振り駒の結果甲斐智美女流二段が先手となり四間飛車に、後手の矢内理絵子女流名人は対四間飛車戦に有効な米長玉を採用して戦いが開始されました。

序盤からもたついてしまった甲斐女流二段が中盤でも思ったような指し手がなく、形勢はぐっと矢内女流名人に傾きました。この辺り、タイトル戦初めての甲斐女流二段が緊張していたように思われます。

終盤はこのまま矢内女流名人の圧勝かと思われましたが、流石に甲斐女流二段も少しずつ差を詰めて、一時は逆転かと思わせる局面もあったようです。

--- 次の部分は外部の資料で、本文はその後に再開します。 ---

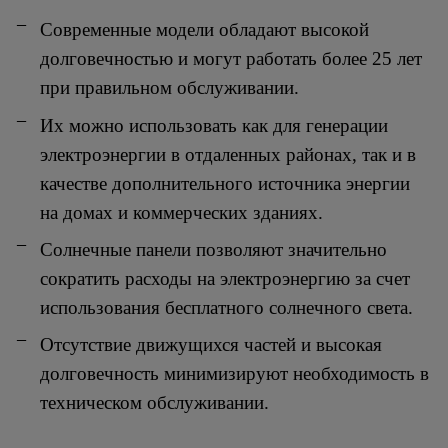
Современные модели обладают высокой
долговечностью и могут работать более 25 лет
при правильном обслуживании.
Их можно использовать как для генерации
электроэнергии в отдаленных районах, так и в
качестве дополнительного источника энергии
на домах и коммерческих зданиях.
Солнечные панели позволяют значительно
сократить расходы на электроэнергию за счет
использования бесплатного солнечного света.
Отсутствие движущихся частей и высокая
долговечность минимизируют необходимость в
техническом обслуживании.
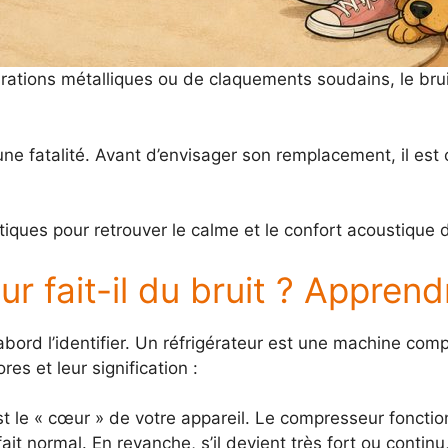
rations métalliques ou de claquements soudains, le brui
e fatalité. Avant d’envisager son remplacement, il est c
iques pour retrouver le calme et le confort acoustique 
r fait-il du bruit ? Appren
abord l’identifier. Un réfrigérateur est une machine com
res et leur signification :
t le « cœur » de votre appareil. Le compresseur fonctio
it normal. En revanche, s’il devient très fort ou continu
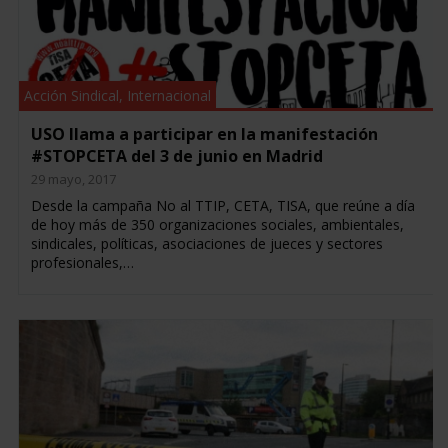
Acción Sindical
,
Internacional
USO llama a participar en la manifestación
#STOPCETA del 3 de junio en Madrid
29 mayo, 2017
Desde la campaña No al TTIP, CETA, TISA, que reúne a día
de hoy más de 350 organizaciones sociales, ambientales,
sindicales, políticas, asociaciones de jueces y sectores
profesionales,…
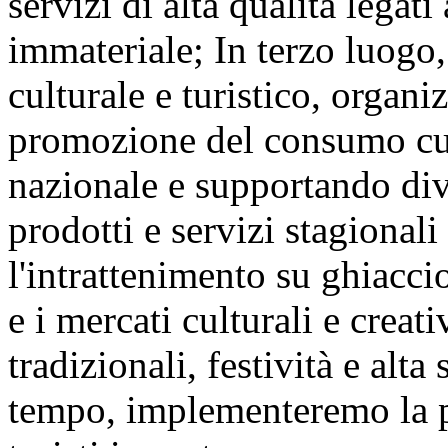
servizi di alta qualità legat
immateriale; In terzo luogo,
culturale e turistico, organ
promozione del consumo cult
nazionale e supportando div
prodotti e servizi stagional
l'intrattenimento su ghiaccio 
e i mercati culturali e creat
tradizionali, festività e alta
tempo, implementeremo la po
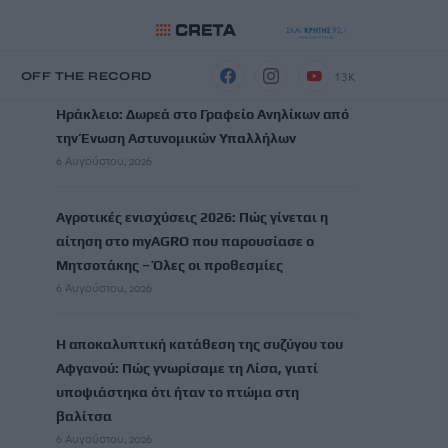
ΡΟΗ ΕΙΔΗΣΕΩΝ
13K
Η
OFF THE RECORD
Ηράκλειο: Δωρεά στο Γραφείο Ανηλίκων από
την Ένωση Αστυνομικών Υπαλλήλων
6 Αυγούστου, 2026
Αγροτικές ενισχύσεις 2026: Πώς γίνεται η
αίτηση στο myAGRO που παρουσίασε ο
Μητσοτάκης – Όλες οι προθεσμίες
6 Αυγούστου, 2026
Η αποκαλυπτική κατάθεση της συζύγου του
Αφγανού: Πώς γνωρίσαμε τη Λίσα, γιατί
υποψιάστηκα ότι ήταν το πτώμα στη
βαλίτσα
6 Αυγούστου, 2026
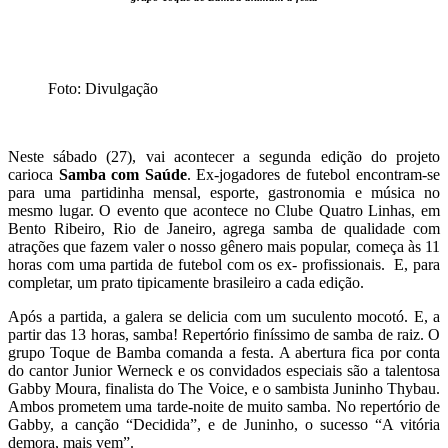
Foto: Divulgação
Neste sábado (27), vai acontecer a segunda edição do projeto
carioca
Samba com Saúde
. Ex-jogadores de futebol encontram-se
para uma partidinha mensal, esporte, gastronomia e música no
mesmo lugar. O evento que acontece no Clube Quatro Linhas, em
Bento Ribeiro, Rio de Janeiro, agrega samba de qualidade com
atrações que fazem valer o nosso gênero mais popular, começa às 11
horas com uma partida de futebol com os ex- profissionais. E, para
completar, um prato tipicamente brasileiro a cada edição.
Após a partida, a galera se delicia com um suculento mocotó. E, a
partir das 13 horas, samba! Repertório finíssimo de samba de raiz. O
grupo Toque de Bamba comanda a festa. A abertura fica por conta
do cantor Junior Werneck e os convidados especiais são a talentosa
Gabby Moura, finalista do The Voice, e o sambista Juninho Thybau.
Ambos prometem uma tarde-noite de muito samba. No repertório de
Gabby, a canção “Decidida”, e de Juninho, o sucesso “A vitória
demora, mais vem”.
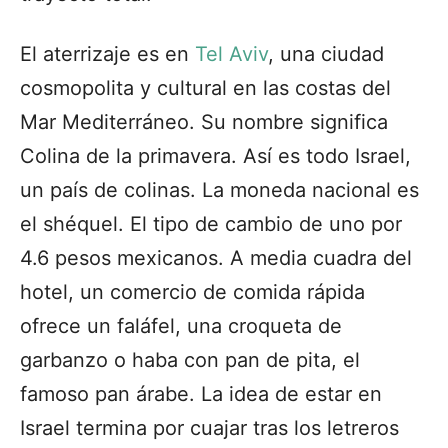
El aterrizaje es en
Tel Aviv
, una ciudad
cosmopolita y cultural en las costas del
Mar Mediterráneo. Su nombre significa
Colina de la primavera. Así es todo Israel,
un país de colinas. La moneda nacional es
el shéquel. El tipo de cambio de uno por
4.6 pesos mexicanos. A media cuadra del
hotel, un comercio de comida rápida
ofrece un faláfel, una croqueta de
garbanzo o haba con pan de pita, el
famoso pan árabe. La idea de estar en
Israel termina por cuajar tras los letreros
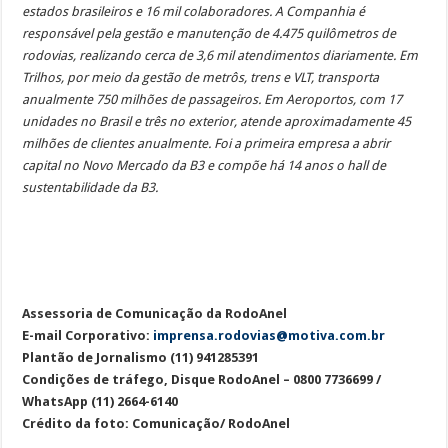
estados brasileiros e 16 mil colaboradores. A Companhia é
responsável pela gestão e manutenção de 4.475 quilômetros de
rodovias, realizando cerca de 3,6 mil atendimentos diariamente. Em
Trilhos, por meio da gestão de metrôs, trens e VLT, transporta
anualmente 750 milhões de passageiros. Em Aeroportos, com 17
unidades no Brasil e três no exterior, atende aproximadamente 45
milhões de clientes anualmente. Foi a primeira empresa a abrir
capital no Novo Mercado da B3 e compõe há 14 anos o hall de
sustentabilidade da B3.
Assessoria de Comunicação da RodoAnel
E-mail Corporativo:
imprensa.rodovias@motiva.com.br
Plantão de Jornalismo (11) 941285391
Condições de tráfego, Disque RodoAnel – 0800 7736699 /
WhatsApp (11) 2664-6140
Crédito da foto: Comunicação/ RodoAnel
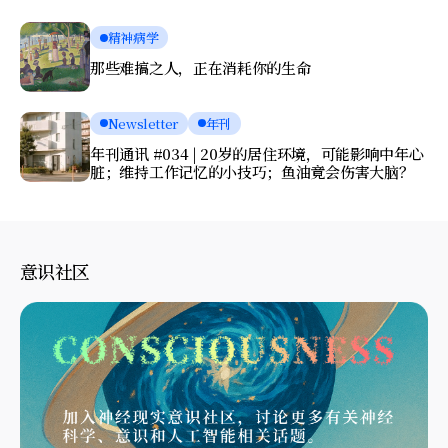
精神病学
那些难搞之人，正在消耗你的生命
Newsletter
年刊
年刊通讯 #034 | 20岁的居住环境，可能影响中年心
脏；维持工作记忆的小技巧；鱼油竟会伤害大脑？
意识社区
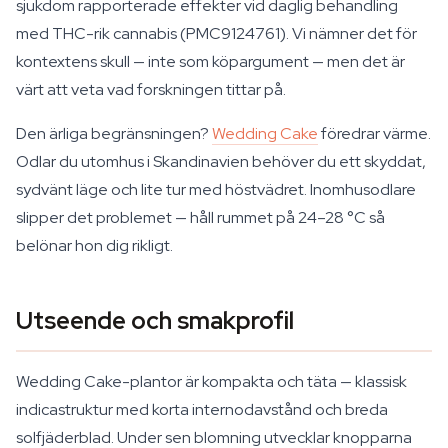
sjukdom rapporterade effekter vid daglig behandling
med THC-rik cannabis (PMC9124761). Vi nämner det för
kontextens skull — inte som köpargument — men det är
värt att veta vad forskningen tittar på.
Den ärliga begränsningen?
Wedding Cake
föredrar värme.
Odlar du utomhus i Skandinavien behöver du ett skyddat,
sydvänt läge och lite tur med höstvädret. Inomhusodlare
slipper det problemet — håll rummet på 24–28 °C så
belönar hon dig rikligt.
Utseende och smakprofil
Wedding Cake-plantor är kompakta och täta — klassisk
indicastruktur med korta internodavstånd och breda
solfjäderblad. Under sen blomning utvecklar knopparna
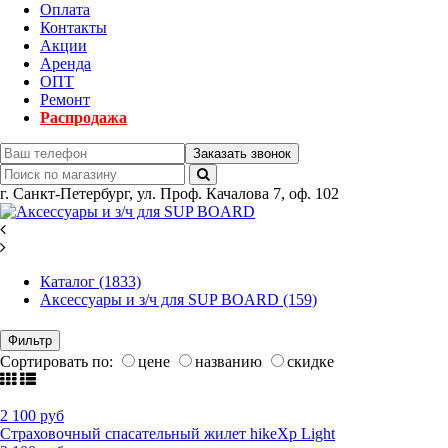
Оплата
Контакты
Акции
Аренда
ОПТ
Ремонт
Распродажа
Заказать звонок
г.
Санкт-Петербург
,
ул. Проф. Качалова 7, оф. 102
Каталог (1833)
Аксессуары и з/ч для SUP BOARD (159)
Фильтр
Сортировать по:
цене
названию
скидке
2 100 руб
Страховочный спасательный жилет hikeXp Light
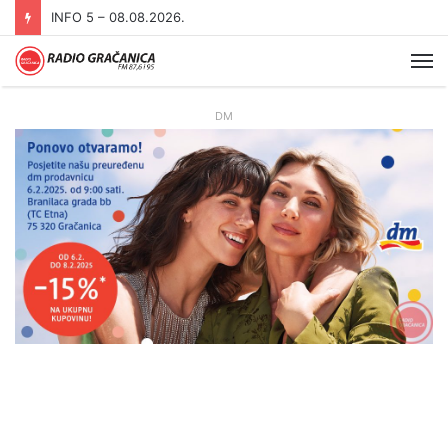
INFO 5 – 07.08.2026
Me
DM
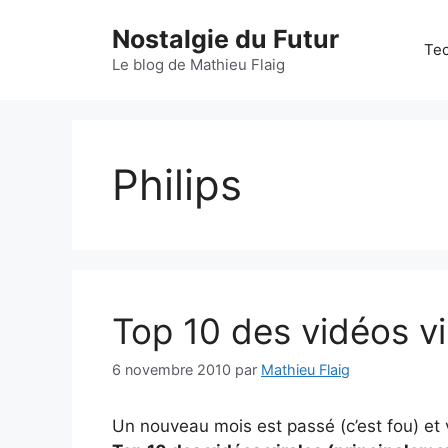
Aller
Nostalgie du Futur
au
Tec
contenu
Le blog de Mathieu Flaig
Philips
Top 10 des vidéos vi
6 novembre 2010
par
Mathieu Flaig
Un nouveau mois est passé (c’est fou) et 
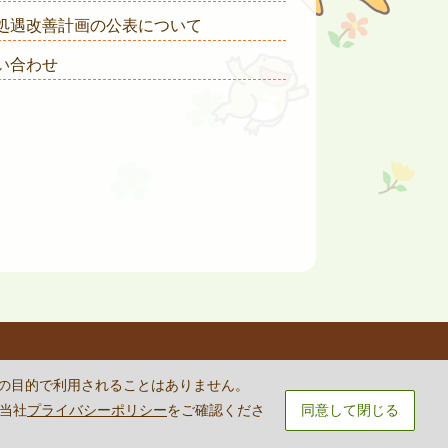
処遇改善計画の公表について
い合わせ
rvice
apply.
外の目的で利用されることはありません。
は当社
プライバシーポリシー
をご確認くださ
同意して閉じる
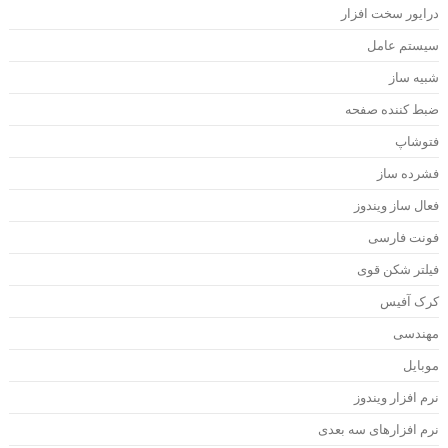
خت افزار
امل
ده صفحه
از
ویندوز
رسی
ن قوی
س
 ویندوز
رهای سه بعدی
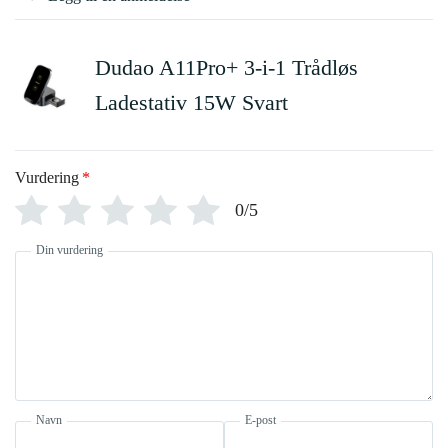
Dudao A11Pro+ 3-i-1 Trådløs
Ladestativ 15W Svart
Vurdering
*
0/5
Din vurdering
Navn
E-post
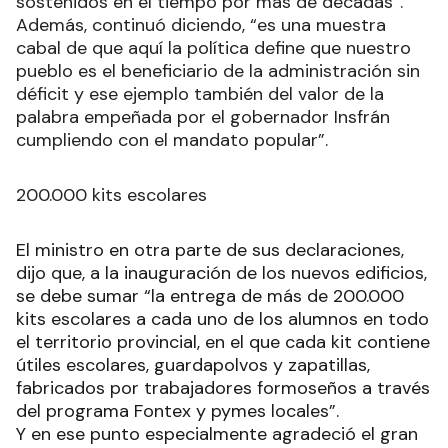
sostenidos en el tiempo por más de décadas”.
Además, continuó diciendo, “es una muestra
cabal de que aquí la política define que nuestro
pueblo es el beneficiario de la administración sin
déficit y ese ejemplo también del valor de la
palabra empeñada por el gobernador Insfrán
cumpliendo con el mandato popular”.
200.000 kits escolares
El ministro en otra parte de sus declaraciones,
dijo que, a la inauguración de los nuevos edificios,
se debe sumar “la entrega de más de 200.000
kits escolares a cada uno de los alumnos en todo
el territorio provincial, en el que cada kit contiene
útiles escolares, guardapolvos y zapatillas,
fabricados por trabajadores formoseños a través
del programa Fontex y pymes locales”.
Y en ese punto especialmente agradeció el gran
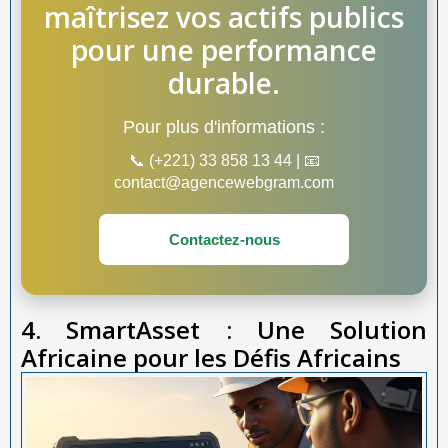
maîtrisez vos actifs publics
pour une performance
durable.
Pour plus d'informations :
📞 (+221) 33 858 13 44 | 📧
contact@agencewebgram.com
Contactez-nous
4. SmartAsset : Une Solution
Africaine pour les Défis Africains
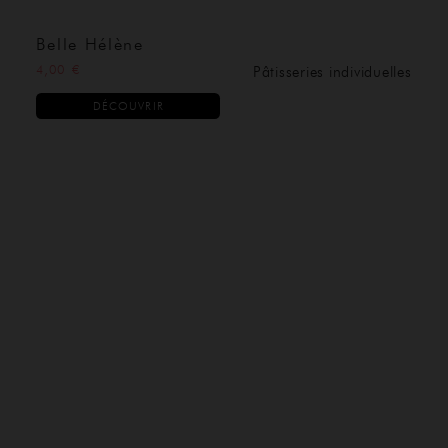
Belle Hélène
4,00 €
Pâtisseries individuelles
DÉCOUVRIR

下図に掲げたのは118手目、後手が△2六桂と銀を手にしながら詰めろを掛けてきた局面です。
マイナビ女子オープン第1局118手目

本譜は▲4九金と受けましたが、△3八銀から崩されて後手側の攻めが続く格好になりました。
もし、▲4九金に代えて▲2七銀だったらどうだったか検討してみましたが、やはり本譜の順で進めると先手玉が詰まされてしまいます。
図では既に後手が優勢で先手に勝ち目の薄い局面のようです。となると、その前に先手が勝つチャンスがあったかもしれません。

本局は甲斐女流二段の指し手が硬く、惜しい局面もありながら攻めきるまでには至らず、矢内女流名人の堅実な将棋が勝敗を分けたようです。

第2局以降は東京将棋会館でのタイトル戦となっていますので、いつもの甲斐女流二段に戻っていればこのシリーズ面白い対局になりそうです。
今後も二人の熱戦に期待しましょう。